Motorcycles’ drivers climb the rock, become part of the exploration crew better than we expected. Excellent. What we looked for is some publicity for the place and the work we want to do, and an enthusiastic collaboration as well. Learning with fun. Is there another successful way to do pedagogy?

Within all measure the rock height. 7.1 meters in its most exposed part, 5.2 meters in its less exposed part. It’s difficult to measure its contour due to its soval shape but we estimate its half-perimeter can be about five meters. In any case, more specialized equipment could have a more accurate measure and its geolocation as well.
 “Let’s go to remove the undergrowth,” Juan suggests his fellas. I only recommend they to be very careful for not creating additional lines to the rock, those predate it more.
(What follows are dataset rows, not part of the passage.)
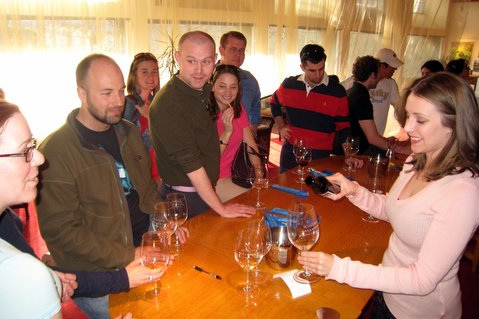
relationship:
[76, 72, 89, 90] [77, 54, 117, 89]
part of hair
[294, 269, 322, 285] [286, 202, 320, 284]
part of glass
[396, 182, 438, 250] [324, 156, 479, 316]
part of a blouse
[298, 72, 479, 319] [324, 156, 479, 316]
lady in blouse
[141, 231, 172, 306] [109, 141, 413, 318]
glass on table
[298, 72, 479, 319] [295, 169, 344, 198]
lady holding bottle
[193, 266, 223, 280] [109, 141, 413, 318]
pen on table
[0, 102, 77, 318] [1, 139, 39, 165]
person with glasses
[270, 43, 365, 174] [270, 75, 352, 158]
man in shirt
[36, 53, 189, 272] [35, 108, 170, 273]
man in jacket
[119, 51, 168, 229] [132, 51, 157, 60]
girl with sunglasses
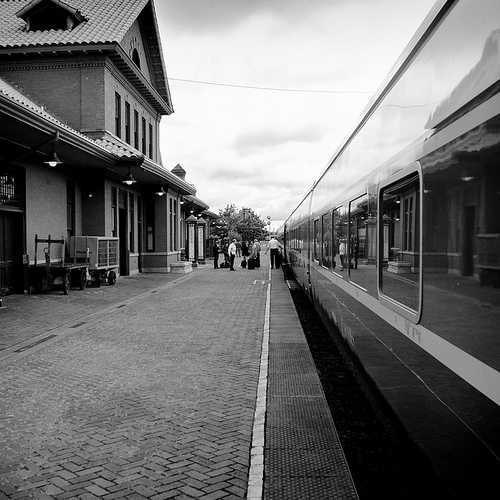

It’s 6:10. Go fast with the selfies because we have to come back and it’s beginning to be cold.
Sapillica District still keeps evidences to study including a cave where, they assure, there are ancient bones. It’s necessary money to launch a large investigation and confirm if the Archeologist Dávila’s first hypotheses is trrue: they’re part of a jíbaro corridor and belong to so-called Samanga Tradition.

Meanwhile, despite the backache of one of the guys, we feel satisfied for reaching the petroglyph on the right time. Tomorrow will be Friday and it will begin to rain.